● YOUR ASSIGNMENT: One part of the entries below is wanted: the lines from the one containing "nose: (223, 91)" through the one containing "left wrist: (279, 124)". Write those out exactly and nothing else.

★ ★ ★ ★ ★

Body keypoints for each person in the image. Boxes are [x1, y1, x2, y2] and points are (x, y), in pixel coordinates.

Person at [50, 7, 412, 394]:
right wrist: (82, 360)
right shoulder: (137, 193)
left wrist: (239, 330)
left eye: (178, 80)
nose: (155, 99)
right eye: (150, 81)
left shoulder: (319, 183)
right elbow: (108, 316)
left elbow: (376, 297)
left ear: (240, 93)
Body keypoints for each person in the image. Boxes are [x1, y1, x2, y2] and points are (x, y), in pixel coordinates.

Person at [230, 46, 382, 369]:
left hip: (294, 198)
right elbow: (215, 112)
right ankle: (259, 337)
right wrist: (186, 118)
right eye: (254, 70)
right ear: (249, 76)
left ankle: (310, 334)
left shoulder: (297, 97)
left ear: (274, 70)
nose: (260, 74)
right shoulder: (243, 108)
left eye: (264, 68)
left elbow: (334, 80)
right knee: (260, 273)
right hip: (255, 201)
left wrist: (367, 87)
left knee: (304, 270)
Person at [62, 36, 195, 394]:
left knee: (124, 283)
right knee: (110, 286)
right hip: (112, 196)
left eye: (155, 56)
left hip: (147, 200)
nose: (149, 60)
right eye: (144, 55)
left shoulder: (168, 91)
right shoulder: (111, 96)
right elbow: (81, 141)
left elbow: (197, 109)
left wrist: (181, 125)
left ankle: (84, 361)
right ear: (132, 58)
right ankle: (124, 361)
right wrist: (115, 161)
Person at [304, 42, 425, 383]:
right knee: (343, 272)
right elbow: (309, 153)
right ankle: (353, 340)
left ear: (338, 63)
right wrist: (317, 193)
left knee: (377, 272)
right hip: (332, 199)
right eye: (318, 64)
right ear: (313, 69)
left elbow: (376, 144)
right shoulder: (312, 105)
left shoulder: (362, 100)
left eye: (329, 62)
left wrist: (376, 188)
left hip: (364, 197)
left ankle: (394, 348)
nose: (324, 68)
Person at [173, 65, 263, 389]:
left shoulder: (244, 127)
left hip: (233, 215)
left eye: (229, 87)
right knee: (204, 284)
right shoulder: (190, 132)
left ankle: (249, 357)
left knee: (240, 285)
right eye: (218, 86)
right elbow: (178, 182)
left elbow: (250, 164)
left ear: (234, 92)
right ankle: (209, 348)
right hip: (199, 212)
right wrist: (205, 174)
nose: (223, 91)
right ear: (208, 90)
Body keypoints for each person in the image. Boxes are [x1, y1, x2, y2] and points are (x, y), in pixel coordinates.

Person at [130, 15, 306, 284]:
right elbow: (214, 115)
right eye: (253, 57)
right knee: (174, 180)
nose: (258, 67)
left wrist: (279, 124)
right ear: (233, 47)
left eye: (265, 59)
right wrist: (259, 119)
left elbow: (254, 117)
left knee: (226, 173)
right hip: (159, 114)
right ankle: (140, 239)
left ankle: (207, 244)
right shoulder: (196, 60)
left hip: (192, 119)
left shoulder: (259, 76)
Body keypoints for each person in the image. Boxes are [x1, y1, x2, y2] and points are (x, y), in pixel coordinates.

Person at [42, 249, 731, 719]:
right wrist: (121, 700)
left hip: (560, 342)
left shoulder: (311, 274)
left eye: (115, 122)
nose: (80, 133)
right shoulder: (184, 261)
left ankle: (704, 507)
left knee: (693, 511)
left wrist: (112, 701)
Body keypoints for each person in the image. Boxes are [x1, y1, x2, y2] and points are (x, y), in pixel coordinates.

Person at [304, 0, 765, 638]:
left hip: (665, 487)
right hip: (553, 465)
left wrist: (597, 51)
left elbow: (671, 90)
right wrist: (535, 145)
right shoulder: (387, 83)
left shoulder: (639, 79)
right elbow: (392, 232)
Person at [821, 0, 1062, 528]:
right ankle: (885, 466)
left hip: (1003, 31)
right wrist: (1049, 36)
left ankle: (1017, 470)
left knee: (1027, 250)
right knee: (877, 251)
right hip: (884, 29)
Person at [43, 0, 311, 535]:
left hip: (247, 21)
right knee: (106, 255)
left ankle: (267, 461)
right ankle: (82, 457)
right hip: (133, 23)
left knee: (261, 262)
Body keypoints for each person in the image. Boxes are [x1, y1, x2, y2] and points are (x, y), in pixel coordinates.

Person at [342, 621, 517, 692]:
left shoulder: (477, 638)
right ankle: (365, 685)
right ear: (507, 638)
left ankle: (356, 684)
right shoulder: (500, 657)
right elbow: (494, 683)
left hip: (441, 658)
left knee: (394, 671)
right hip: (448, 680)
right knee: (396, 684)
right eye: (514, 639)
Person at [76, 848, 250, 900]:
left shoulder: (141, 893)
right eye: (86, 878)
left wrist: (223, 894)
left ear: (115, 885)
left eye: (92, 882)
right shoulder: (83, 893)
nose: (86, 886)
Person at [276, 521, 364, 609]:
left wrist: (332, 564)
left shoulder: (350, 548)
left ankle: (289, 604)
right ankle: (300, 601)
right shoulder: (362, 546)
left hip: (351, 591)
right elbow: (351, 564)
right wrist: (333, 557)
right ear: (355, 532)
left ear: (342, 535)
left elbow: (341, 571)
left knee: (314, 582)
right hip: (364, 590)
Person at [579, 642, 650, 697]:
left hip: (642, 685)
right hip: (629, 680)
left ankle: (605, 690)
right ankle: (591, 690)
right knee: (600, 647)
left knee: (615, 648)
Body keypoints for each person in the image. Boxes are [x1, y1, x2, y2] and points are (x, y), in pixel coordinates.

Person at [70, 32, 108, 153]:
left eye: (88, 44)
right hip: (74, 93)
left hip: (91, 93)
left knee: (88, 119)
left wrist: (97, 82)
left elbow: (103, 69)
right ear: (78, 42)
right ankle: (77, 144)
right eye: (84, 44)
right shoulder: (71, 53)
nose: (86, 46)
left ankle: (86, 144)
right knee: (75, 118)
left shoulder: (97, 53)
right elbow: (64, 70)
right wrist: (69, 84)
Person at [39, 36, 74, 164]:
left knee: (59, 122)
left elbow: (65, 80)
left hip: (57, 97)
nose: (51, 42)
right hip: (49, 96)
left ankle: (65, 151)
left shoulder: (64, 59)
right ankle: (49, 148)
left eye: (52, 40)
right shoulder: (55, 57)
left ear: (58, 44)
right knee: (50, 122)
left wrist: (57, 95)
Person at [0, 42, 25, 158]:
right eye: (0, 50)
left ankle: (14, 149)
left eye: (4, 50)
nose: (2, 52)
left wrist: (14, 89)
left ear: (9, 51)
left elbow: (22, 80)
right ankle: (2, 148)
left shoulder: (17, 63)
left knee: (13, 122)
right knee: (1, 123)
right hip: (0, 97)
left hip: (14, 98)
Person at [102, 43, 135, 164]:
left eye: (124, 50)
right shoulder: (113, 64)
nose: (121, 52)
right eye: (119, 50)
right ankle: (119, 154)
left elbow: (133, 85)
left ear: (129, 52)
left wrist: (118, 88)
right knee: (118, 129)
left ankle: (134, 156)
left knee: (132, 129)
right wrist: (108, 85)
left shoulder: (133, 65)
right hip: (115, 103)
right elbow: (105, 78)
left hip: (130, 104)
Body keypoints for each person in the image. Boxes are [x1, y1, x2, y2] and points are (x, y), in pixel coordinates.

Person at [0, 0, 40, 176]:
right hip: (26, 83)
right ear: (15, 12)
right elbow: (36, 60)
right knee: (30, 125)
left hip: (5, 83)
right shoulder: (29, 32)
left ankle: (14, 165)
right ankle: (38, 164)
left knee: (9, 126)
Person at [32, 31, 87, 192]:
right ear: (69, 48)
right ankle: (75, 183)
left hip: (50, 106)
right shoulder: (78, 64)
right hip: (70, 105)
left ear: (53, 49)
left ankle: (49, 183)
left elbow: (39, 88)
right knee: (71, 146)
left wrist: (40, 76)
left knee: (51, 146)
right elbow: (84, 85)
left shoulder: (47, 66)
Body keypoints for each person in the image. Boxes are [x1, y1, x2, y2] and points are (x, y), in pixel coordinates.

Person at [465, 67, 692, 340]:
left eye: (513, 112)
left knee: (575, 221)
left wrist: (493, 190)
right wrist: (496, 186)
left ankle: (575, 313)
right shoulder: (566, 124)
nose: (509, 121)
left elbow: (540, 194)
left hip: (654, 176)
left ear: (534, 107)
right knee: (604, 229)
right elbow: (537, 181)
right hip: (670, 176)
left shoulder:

★ ★ ★ ★ ★

● REPLY TO THE TASK:
nose: (223, 91)
right ear: (208, 90)
Body keypoints for each person in the image. Boxes are [x1, y1, x2, y2] and points are (x, y), in pixel coordinates.

Person at [130, 15, 306, 284]:
right elbow: (214, 115)
right eye: (253, 57)
right knee: (174, 180)
nose: (258, 67)
left wrist: (279, 124)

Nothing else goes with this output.